* [Action item]: Please copy every record below exactly, but leave the pictures out.
________________
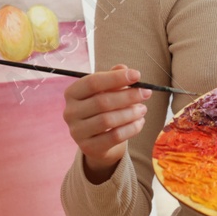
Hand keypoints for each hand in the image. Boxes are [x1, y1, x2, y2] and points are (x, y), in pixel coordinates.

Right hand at [63, 63, 151, 182]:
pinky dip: (131, 129)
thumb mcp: (106, 91)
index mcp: (72, 93)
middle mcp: (70, 112)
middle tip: (146, 93)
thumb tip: (123, 68)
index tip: (137, 75)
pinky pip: (114, 137)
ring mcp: (77, 131)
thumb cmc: (102, 109)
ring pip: (108, 120)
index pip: (93, 82)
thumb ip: (114, 78)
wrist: (97, 140)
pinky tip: (140, 122)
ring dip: (130, 113)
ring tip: (143, 109)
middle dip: (128, 96)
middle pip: (102, 101)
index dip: (116, 78)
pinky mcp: (88, 147)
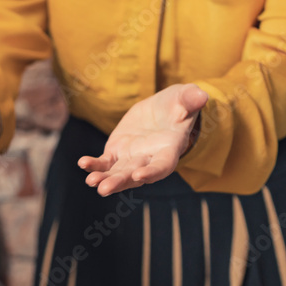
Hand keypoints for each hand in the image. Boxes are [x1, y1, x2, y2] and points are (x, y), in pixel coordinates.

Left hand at [78, 84, 207, 195]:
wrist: (161, 110)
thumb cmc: (178, 105)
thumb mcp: (186, 99)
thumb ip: (191, 100)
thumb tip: (201, 95)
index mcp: (169, 150)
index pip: (162, 166)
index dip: (152, 172)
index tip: (139, 176)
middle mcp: (149, 159)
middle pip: (134, 175)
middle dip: (119, 182)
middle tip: (103, 189)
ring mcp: (130, 158)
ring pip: (116, 173)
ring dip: (103, 179)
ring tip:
________________
* [Solved exercise]:
Hand keypoints for each hand in the image. Boxes are [x1, y1, x2, y2] and points are (x, y), in pixel coordinates.

Right hand at [63, 63, 151, 182]:
pinky dip: (131, 129)
thumb mcp: (106, 91)
index mcp: (72, 93)
middle mcp: (70, 112)
middle tip: (146, 93)
thumb tip: (123, 68)
index tip: (137, 75)
pinky pip: (114, 137)
ring mcp: (77, 131)
thumb cmc: (102, 109)
ring pip: (108, 120)
index pip: (93, 82)
thumb ip: (114, 78)
wrist: (97, 140)
pinky tip: (140, 122)
ring dip: (130, 113)
ring tip: (143, 109)
middle dip: (128, 96)
middle pip: (102, 101)
index dip: (116, 78)
pinky mcp: (88, 147)
Hand keypoints for each hand in the image. Boxes are [x1, y1, x2, y2] and points are (x, y), in pixel coordinates.

Left hand at [78, 84, 207, 195]:
wrist: (161, 110)
thumb cmc: (178, 105)
thumb mcp: (186, 99)
thumb ip: (191, 100)
thumb tip: (201, 95)
index mcp: (169, 150)
index pip: (162, 166)
index dip: (152, 172)
index tip: (139, 176)
middle mcp: (149, 159)
middle pip: (134, 175)
middle dip: (119, 182)
middle tip: (103, 189)
ring mcp: (130, 158)
ring pip: (116, 173)
ring dip: (103, 179)
ring tip:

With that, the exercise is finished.